Objetivo do exercício – Continue o excerto sobre a carta aberta de Carlos Pacheco a Pepetela a partir da última frase apresentada.

Excerto fornecido –
Excertos de uma Carta Aberta do historiador angolano Carlos Pacheco dirigida ao escritor angolano Artur Pestana – Pepetela e publicada no Público em 2005.

Esta carta passou-me ao lado, na altura, talvez porque criei uma certa defesa relativamente à emergência dos cantores das acácias rubras, magias africanas, odores e sabores tropicais, sorrisos de meninos e noites do Cruzeiro do Sul, mangas maduras e fogueiras de “sekulos” durante o período louco e volátil do pós 25 de Abril. Sobretudo porque conheço alguns intelectuais, escritores, pintores, escultores, pensadores que brotaram na geração espontânea de intelectuais africanos com raízes em Freixo de Espada à Cinta ou A-dos-Cunhados. E criei a couraça porque convivi de perto com eles, senti-lhes o cheiro e ouvi-lhes o verbo e li-lhes o pensamento. E, frequentemente, fiquei aterrado com o cenário.

Material fornecido –
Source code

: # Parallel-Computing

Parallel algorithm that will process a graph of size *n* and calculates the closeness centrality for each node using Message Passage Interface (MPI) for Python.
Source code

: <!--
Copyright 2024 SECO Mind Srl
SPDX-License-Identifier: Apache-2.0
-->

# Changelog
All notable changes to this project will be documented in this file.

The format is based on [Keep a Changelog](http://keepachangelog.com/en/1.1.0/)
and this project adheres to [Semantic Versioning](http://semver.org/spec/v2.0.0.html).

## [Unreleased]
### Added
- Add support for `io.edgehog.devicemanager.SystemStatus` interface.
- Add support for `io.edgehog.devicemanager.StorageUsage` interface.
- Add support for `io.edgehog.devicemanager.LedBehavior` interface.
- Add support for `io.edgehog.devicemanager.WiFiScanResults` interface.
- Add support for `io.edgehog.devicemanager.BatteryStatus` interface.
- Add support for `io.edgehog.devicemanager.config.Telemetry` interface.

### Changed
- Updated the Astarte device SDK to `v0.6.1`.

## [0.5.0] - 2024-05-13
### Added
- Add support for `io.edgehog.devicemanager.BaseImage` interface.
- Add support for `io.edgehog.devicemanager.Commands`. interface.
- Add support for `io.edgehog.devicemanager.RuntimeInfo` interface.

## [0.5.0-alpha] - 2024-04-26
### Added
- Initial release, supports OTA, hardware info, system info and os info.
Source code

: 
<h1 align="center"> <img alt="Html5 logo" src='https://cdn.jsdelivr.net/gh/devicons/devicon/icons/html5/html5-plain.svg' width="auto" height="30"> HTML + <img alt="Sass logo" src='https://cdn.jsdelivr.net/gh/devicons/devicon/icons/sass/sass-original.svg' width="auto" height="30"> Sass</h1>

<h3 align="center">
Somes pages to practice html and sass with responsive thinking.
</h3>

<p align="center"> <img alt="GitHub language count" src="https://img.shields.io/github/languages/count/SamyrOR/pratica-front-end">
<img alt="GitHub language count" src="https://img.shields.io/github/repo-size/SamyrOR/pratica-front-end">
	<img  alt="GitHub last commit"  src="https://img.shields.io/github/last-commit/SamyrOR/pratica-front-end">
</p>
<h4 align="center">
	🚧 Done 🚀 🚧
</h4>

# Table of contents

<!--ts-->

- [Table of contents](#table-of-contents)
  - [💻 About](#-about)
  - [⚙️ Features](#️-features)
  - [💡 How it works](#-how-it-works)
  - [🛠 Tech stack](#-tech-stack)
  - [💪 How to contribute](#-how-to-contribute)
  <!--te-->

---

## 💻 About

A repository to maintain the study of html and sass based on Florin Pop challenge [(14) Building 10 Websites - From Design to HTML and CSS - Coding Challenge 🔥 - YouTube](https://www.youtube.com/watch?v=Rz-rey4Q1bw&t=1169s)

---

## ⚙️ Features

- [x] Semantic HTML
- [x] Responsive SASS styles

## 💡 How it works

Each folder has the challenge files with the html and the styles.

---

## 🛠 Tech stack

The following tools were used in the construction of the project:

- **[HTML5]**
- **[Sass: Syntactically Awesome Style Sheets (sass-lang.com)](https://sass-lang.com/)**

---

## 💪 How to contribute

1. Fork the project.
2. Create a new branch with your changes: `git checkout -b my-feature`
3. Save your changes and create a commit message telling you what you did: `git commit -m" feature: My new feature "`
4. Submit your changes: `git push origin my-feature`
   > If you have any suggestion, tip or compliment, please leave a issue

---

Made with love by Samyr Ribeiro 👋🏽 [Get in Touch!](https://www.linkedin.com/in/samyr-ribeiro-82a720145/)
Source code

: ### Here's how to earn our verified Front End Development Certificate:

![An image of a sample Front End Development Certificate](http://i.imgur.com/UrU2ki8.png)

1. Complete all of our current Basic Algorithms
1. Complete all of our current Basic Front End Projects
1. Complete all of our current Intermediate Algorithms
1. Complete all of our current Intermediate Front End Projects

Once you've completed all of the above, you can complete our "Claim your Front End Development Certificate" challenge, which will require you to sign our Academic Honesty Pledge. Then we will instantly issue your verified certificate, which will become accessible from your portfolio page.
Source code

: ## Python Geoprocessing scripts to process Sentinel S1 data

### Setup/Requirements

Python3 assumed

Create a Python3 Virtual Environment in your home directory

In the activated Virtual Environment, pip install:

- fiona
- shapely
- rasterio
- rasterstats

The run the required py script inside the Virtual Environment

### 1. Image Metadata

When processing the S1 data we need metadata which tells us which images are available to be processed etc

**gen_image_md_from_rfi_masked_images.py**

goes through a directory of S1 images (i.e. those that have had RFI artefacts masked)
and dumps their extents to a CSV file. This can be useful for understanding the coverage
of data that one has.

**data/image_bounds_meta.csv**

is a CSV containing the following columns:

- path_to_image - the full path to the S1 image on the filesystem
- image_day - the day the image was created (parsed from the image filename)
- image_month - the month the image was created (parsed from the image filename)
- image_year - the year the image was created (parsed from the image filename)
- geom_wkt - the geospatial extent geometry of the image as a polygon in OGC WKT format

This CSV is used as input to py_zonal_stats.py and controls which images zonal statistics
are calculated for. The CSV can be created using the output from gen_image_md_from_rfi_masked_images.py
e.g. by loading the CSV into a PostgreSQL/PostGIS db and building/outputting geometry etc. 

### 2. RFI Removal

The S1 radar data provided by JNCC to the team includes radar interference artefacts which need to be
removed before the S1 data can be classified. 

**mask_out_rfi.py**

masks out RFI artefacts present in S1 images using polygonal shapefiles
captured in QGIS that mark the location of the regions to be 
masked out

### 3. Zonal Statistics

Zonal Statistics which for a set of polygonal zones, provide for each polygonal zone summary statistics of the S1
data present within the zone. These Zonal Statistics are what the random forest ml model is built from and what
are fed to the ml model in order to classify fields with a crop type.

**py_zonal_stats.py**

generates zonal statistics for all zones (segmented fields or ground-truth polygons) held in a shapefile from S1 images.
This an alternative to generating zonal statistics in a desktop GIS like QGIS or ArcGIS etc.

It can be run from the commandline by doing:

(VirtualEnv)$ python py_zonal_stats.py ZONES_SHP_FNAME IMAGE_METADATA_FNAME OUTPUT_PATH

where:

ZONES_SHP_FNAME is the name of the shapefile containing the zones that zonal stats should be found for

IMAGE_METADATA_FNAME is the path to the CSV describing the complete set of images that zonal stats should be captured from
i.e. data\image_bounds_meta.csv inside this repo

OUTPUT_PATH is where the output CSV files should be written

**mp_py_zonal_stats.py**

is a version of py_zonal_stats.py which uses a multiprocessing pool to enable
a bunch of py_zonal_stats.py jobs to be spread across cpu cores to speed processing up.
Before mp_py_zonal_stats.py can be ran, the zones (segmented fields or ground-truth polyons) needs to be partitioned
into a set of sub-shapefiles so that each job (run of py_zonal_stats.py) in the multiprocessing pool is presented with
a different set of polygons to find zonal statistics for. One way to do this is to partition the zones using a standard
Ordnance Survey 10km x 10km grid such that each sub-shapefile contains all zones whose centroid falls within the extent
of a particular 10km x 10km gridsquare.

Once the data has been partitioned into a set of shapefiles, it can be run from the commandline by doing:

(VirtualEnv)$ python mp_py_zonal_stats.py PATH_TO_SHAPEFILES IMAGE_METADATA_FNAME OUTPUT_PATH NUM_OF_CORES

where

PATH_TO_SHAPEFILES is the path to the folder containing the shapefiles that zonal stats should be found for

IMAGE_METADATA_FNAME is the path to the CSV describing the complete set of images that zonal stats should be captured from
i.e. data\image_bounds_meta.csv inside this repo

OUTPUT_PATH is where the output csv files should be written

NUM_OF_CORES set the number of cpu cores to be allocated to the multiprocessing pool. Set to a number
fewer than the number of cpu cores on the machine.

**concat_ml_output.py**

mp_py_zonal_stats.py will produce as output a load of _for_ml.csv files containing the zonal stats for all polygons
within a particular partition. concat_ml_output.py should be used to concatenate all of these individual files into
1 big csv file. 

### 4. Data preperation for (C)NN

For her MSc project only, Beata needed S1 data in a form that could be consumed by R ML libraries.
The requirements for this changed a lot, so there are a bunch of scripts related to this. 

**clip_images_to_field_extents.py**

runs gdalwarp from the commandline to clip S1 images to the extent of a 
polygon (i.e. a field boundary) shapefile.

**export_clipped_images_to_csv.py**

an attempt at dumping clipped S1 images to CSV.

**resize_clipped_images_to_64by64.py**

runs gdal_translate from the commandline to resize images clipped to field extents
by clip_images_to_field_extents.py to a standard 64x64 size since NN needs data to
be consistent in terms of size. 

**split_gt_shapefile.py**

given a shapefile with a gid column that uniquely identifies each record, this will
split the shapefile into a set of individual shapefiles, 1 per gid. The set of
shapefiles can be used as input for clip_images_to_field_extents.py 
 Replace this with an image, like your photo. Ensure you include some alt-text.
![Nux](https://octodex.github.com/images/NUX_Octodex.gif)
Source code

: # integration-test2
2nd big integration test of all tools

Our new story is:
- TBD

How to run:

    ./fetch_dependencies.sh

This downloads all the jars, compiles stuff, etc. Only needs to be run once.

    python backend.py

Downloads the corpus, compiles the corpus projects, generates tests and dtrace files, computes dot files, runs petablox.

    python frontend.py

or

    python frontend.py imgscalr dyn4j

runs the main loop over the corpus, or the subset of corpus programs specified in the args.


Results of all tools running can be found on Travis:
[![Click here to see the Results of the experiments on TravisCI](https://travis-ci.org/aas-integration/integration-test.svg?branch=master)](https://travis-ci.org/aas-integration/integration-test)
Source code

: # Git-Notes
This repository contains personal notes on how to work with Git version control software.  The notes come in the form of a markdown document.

Resposta ao exercício –
A edição do livro de Dalila Mateus e Alves Mateus trouxe agora a terreiro o extermínio sumário de milhares de pessoas em Angola, em 1977. A mim, verdadeiramente o que me pasma é o pasmo de hoje de pessoas que não se pasmaram ontem e que inclusivamente, estremeciam de emoção pela nobreza das causas. No caso de Angola, por exemplo, poucas pessoas se lembrarão já que as vítimas dos massacres nasceram da ou na esfera soviética e eram convictos revolucionários. Mas eram mulatos. Ou brancos. Ou pretos cúmplices. E para muitos brancos ou mulatos, a única escapatória na altura era serem pretos. Nem que fosse só por um bocadinho até se tornarem figuras convenientes ao establishment, para exportação de imagem.